After working on the website while studying towards her undergraduate degree, she intended to keep the pace up as she started her honours degree the following year.
However, she soon realised she had to choose one or the other.
“My DigsConnect.com business was gaining traction quickly and it became apparent that I was onto something. I spoke to my student advisor about it at length and he was really the one who encouraged me to take the leap and launch it as a startup. I dropped out of my honours and turned to my app full time, and have been going at it ever since.”
She said the journey was not always sweet as she had a bitter taste of feature failures and cash flow crises, and added that “sometimes it’s easy to be plagued with doubt”.
“The business only works because we have an incredible team now. We have a really strong bond as a team and superb working relationships,” Procter said.
“I honestly believe that what makes a company great is the people behind it. The people who put their time and their lives into envisioning a better future, a better way of doing things and then building that future.
“We all work insane hours – generally only leaving the office after 9pm – we all put every spare penny into this and we’re more than a little obsessed with building a truly remarkable product and experience to the degree that it consumes all of our lives.”
After finding the right team and feeding into the demand across the country, the platform now lists more than 70,000 beds, serving students in major regional universities including Cape Town, Stellenbosch, Johannesburg, Pretoria, Grahamstown and more.
It has also partnered with private institutions in the country, including Varsity College, Vega and Rosebank College.

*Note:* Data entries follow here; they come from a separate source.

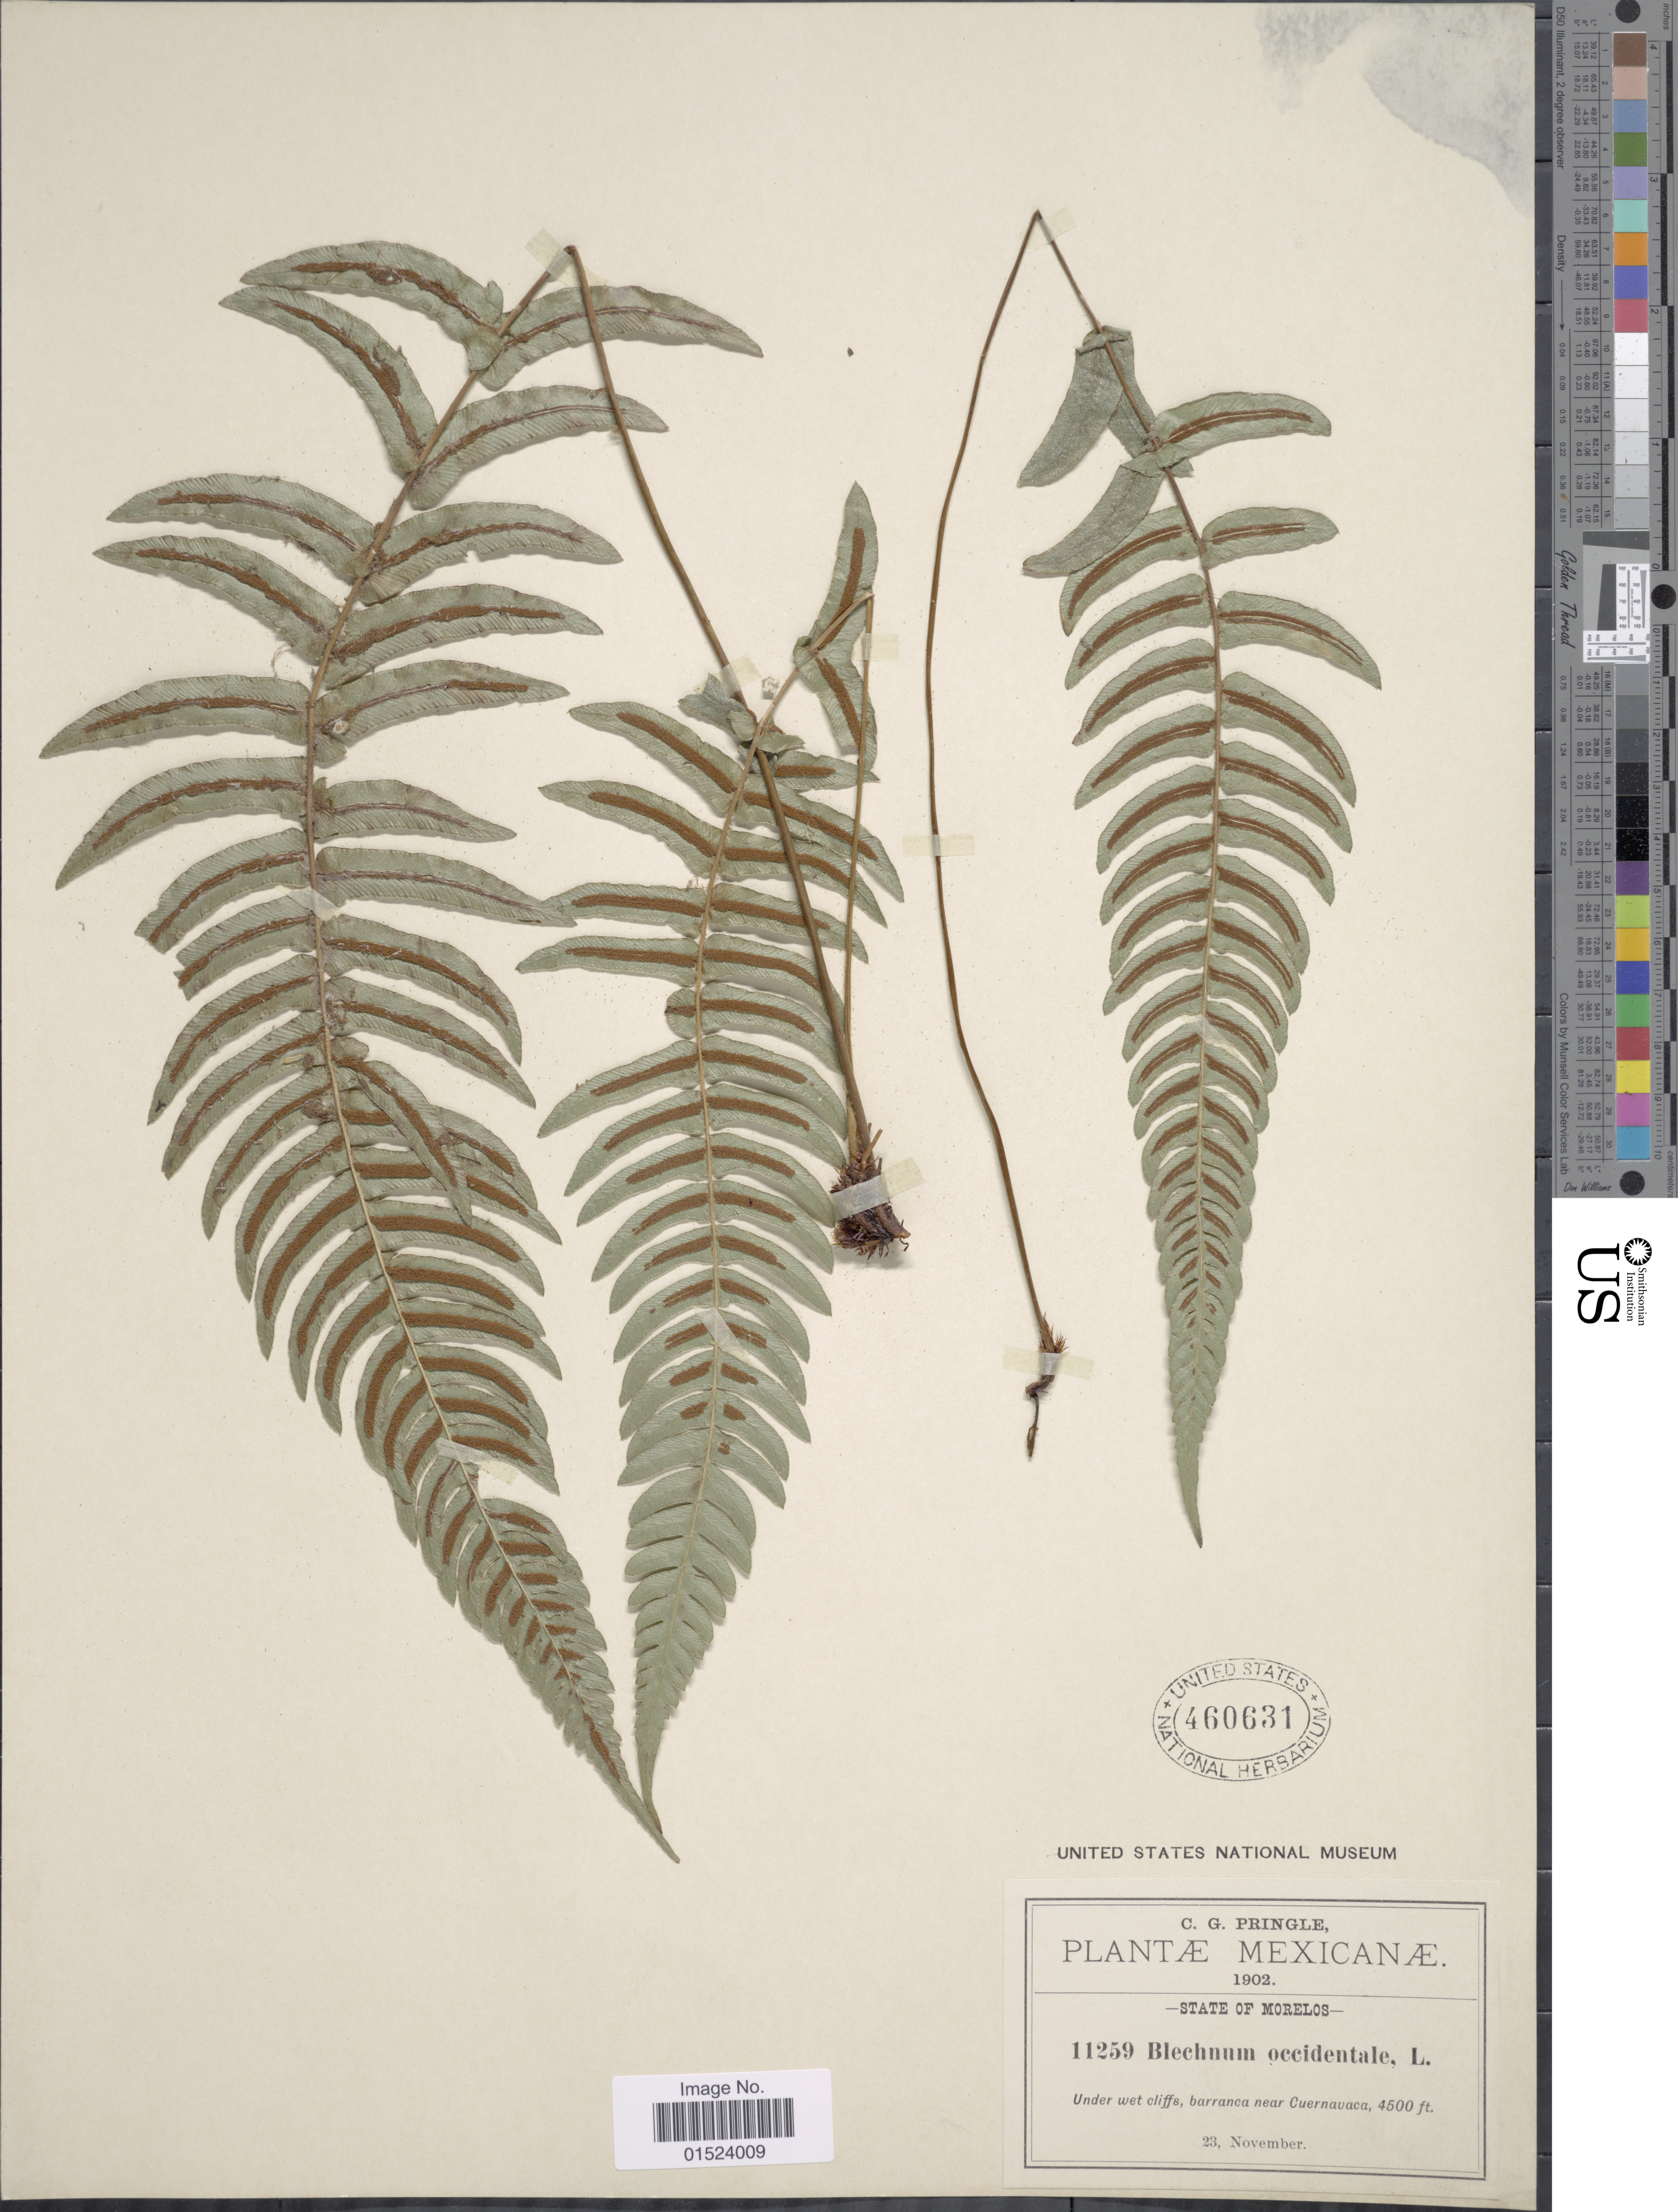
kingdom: Plantae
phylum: Tracheophyta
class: Polypodiopsida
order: Polypodiales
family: Blechnaceae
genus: Blechnum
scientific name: Blechnum glandulosum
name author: Link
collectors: C. G. Pringle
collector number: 11259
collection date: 1902-11-23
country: Mexico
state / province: Morelos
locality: Under wet cliffs, barranca, near Cuernavaca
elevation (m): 1372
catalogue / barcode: US 460631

“Our busiest time of year is from December to February, when students are looking for accommodation for the following academic year. Our growth over this past season was really insane.
“One of the highlights was when our app was at number one in South Africa on the trending list, it was so exciting!
“It’s a massive sense of achievement when we realise that we’ve begun to enable access to higher education that has been so elusive for so many students.”